The mainstream media suggests that his 11 felony counts should spread like shrapnel to his wife and kids, and to his associates. Madoff stated in court that the businesses they ran were, “legitimate, profitable and successful in all respects.” The importance of this court delivered statement is not what he said, but what his claim reveals of the prosecutorial shortcomings in his case. Evidently the prosecutors have not effectively extracted the most important information from this well-connected and very effective scoundrel. Madoff is under no obligation to cooperate since he has no deal with the state. The prosecution attempted to extract admission of conspiracy from him. This accomplished nothing, and his lawyer indicated that Madoff has accepted the fact that he will die in jail.
We have previously written on this case with The Madoff Letter, however, with Madoff’s pleading concluded, we feel strongly that prosecutors should move to make him an offer that will render a maximum of the dispersed capital back to the original investors, and surface a majority of the co-conspirators hiding far beyond the circle of the Madoff family. Most importantly, an effective deal would bring the implementation of wide-ranging fixes to the regulatory cracks that continue to enable such broad abuse on the Street.
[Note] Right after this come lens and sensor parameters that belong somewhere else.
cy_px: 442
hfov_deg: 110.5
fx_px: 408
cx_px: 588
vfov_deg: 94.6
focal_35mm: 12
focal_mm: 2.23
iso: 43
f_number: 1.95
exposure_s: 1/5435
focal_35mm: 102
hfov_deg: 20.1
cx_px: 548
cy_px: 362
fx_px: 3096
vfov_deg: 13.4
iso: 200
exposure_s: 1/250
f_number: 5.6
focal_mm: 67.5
To successfully achieve these objectives, let’s set aside the public fury calling for blood, and attempt to extract the highest possible benefit to society. The prosecutors may in future use his family as leverage in extracting information from him, however, with his guilty plea, Madoff has made this unlikely in the near or mid-term, and such efforts could take many years to resolve. Time will work against the prosecution in bringing satisfaction in these cases, and the last thing they should wish for is that harm comes to Madoff in prison.
Going after his family might satisfy emotions, but as such a process evolves through years of judicial wrangling, it will provide little of real value toward the principal objectives. Given that he has accepted his fate, the justice system should make Madoff a deal that would provide him some faint hope before he dies. Give him the prospect of spending some free time with his children and grandchildren before his days are over.
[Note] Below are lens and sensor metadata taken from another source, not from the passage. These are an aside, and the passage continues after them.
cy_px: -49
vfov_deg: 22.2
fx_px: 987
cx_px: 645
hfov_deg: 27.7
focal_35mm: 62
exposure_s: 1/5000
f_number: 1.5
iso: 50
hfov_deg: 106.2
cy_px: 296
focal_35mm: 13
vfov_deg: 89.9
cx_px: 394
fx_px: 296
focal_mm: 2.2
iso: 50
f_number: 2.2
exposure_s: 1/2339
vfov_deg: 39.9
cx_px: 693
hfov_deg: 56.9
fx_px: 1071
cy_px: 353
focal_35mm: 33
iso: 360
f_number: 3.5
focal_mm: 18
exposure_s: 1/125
If billions of dollars are recovered from offshore accounts, from foreign feeder funds, and from an endless list of individuals who catered to the Madoff cash collection by accepting kickbacks, does it matter if Madoff once again sees daylight? If the long list of individuals who conspired gets rounded up to join the ranks of the incarcerated, does the greater good become advanced? If the specifics of regulatory shortcomings, and failures or incompetence of the “overseers,” such as Congress and the SEC, receive unprecedented attention, and correcting legislation becomes enacted, would this not reduce future recurrences of colossal or amorphous frauds? Would the 5,000 people whose lives have been dramatically affected not welcome a significant recovery of their capital? Of course.

Make a deal Madoff will not refuse. Provide Madoff sight of the end of his tunnel. Take ego and emotions out of the equation, and make light deals with each member of his family. Exchange the leniency for a complete and specific unraveling of the past thirty years Madoff spent in the more dubious financial chambers of Wall Street, Geneva, London, Monaco or Singapore. Get all names and amounts. Then go after all of them, extraditing many from the comfort of protective jurisdictions while those countries still need all the financial goodwill they can get, and grab the cash these co-conspirators stashed as you bring them to justice on the streets of New York.
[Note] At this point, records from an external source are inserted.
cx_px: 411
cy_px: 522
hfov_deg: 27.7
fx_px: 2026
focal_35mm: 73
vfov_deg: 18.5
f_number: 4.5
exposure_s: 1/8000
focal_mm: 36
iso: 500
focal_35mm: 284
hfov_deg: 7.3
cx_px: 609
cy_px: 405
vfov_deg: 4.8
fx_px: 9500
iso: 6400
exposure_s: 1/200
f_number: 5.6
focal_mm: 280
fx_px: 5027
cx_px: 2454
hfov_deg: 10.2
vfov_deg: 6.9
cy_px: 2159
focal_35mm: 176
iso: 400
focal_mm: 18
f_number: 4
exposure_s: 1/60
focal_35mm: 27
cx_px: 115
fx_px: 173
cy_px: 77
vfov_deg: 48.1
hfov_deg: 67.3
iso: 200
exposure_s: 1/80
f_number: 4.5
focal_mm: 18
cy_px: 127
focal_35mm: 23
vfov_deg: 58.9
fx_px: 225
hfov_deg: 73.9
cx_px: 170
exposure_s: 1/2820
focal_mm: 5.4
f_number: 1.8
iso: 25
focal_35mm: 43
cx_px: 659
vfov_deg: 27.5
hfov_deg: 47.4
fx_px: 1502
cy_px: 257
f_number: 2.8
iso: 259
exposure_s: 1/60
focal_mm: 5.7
Revenge in this case would not positively serve the society Madoff abused, and he is not likely to atone for his crimes. What matters now, more than retaliation on this former NASDAQ Chairman, is the achievement of some restoration, and salvaging as much as is possible of the destruction rendered by this monstrous crime. Let his dream hold contain a whiff of freedom, as he rests uncomfortably in his new austere surroundings. Do whatever it will take for him to cough it all up.